/metrics-dashboard

Observability project of the Udacity's Cloud Native Application Architecture Nanodegree

Primary LanguageHTML

Metrics Dashboard

Metrics Dashboard is a project that implements microservices observability using the Prometheus-Grafana-Jaeger stack. This is a project for the Udacity's Cloud Native Application Architecture Nanodegree.

Table of Contents

Main steps

  1. Deploy a sample application in your Kubernetes cluster.
  2. Use Prometheus to monitor the various metrics of the application.
  3. Use Jaeger to perform traces on the application.
  4. Use Grafana in order to visualize these metrics in a series of graphs that can be shared with other members on your team.
  5. Document the project in a README.

Verify the monitoring installation

Cluster resources

Setup the Jaeger and Prometheus source

Grafana

Create a basic dashboard

Prometheus Dashboard

Describe SLO/SLI

Suppose that these are our SLOs for monthly uptime and request response time:

  1. 99.99% uptime in the year.
  2. 95% of requests completed in < 100 ms.

We can describe SLIs as:

  1. We got 99.98% uptime in the current year.
  2. 94% of the requests were completed in < 100 ms.

Creating SLI metrics

  1. Number of error responses in a period of time - This metric could help us to identify possible bootlenecks and bugs.
  2. The average time taken to return a response - This metric could help us to identify opportunities to tune our services performance.
  3. The average time taken recover a service if it goes down - This metric could help us to measure our capacity to recover possible failovers.
  4. Total uptime in a period of time - This metric could help us to measure the health of our services.
  5. Average percentage of memory or CPU used by a service in a period of time - This metric could help us to measure the impact of our services in the costs of maintaining a system and look for efficient services.

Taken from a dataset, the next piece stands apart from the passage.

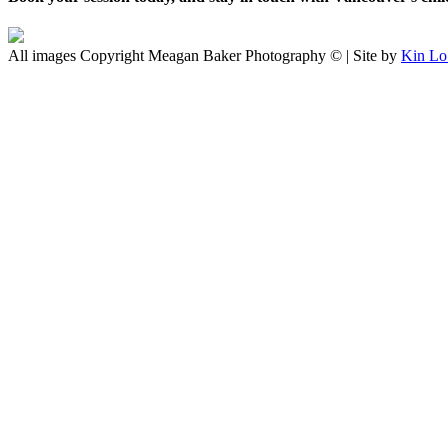
All images Copyright Meagan Baker Photography © | Site by
Kin Lo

Create a dashboard to measure our SLIs

SLIs panel

Tracing our Flask app

Jaeger UI

Jaeger in dashboards

Grafana tracing panel

Report error

**TROUBLE TICKET**

**Name**: Franky River
**Date**: 09/27/2021 5:15:10 PM
**Subject**: Front-end service is creating many 40x and 50x errors
**Affected Area**: API requests
**Severity**: High

**Description**:
The `static/js/click.js` file is not handling clicks correctly and requests can not be processed because the
fetch url are not right.

Creating SLIs and SLOs

SLIs:

  1. We got less than 10 error responses in the last 24 hours.
  2. We got an average response time of < 2000ms per minute.
  3. We got 75% more successful responses than errors.
  4. 99% of our responses had the right data format.

SLO:

  1. 99.9% uptime per month.
  2. 99.9% of responses to our front-service will return 2xx, 3xx or 4xx HTTP code within 2000 ms.
  3. 99.99% of transaction requests will succeed over any calendar month.
  4. 99.9% of backend service requests will succeed on their first attempt.

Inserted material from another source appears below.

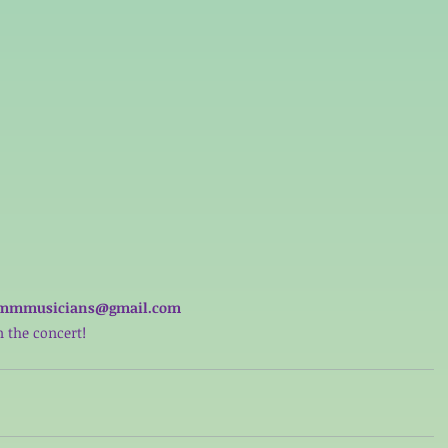
nfo.mmmusicians@gmail.com 
 the concert!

Building KPIs for our plan

  1. We got less than 10 error responses in the last 24 hours.
    • Successful requests per minute: this KPI indicates how well is performed our system.
    • Error requests per minute: this KPI is an analogous of this SLI.
    • Uptime - this KPI indicates if errors are comming from downtime or not.
  2. We got an average response time of < 2000ms in the las 24 hours.
    • Average response time: this KPI is an analogous of this SLI.
    • Uptime - this KPI will help us to determine if response time is affected by downtime of a service.
  3. We got 75% more successful responses than errors.
    • Successful requests per minute: this KPI indicates the number of successful request.
    • Error requests per minute: this KPI indicates the number of error requests.

Final dashboard

KPI monitoring dashboard

  • Application stats panel - This panel shows information about the application services.
  • Successful requests per minute - This panel shows the total number of successful requests per service.
  • Error requests per minute - This panel shows the total number of 40x and 50x error requests per service.
  • Average response time per minute - This panel shows the average response time successful requests (status 200) per service.
  • Average memory used per minute - This panel shows the average memory used by each service.
  • Average CPU used per minute - This panel shows the average CPU used by each service.
  • Network I/O Pressure - This panel shows the amount of I/O operations per minute in the node.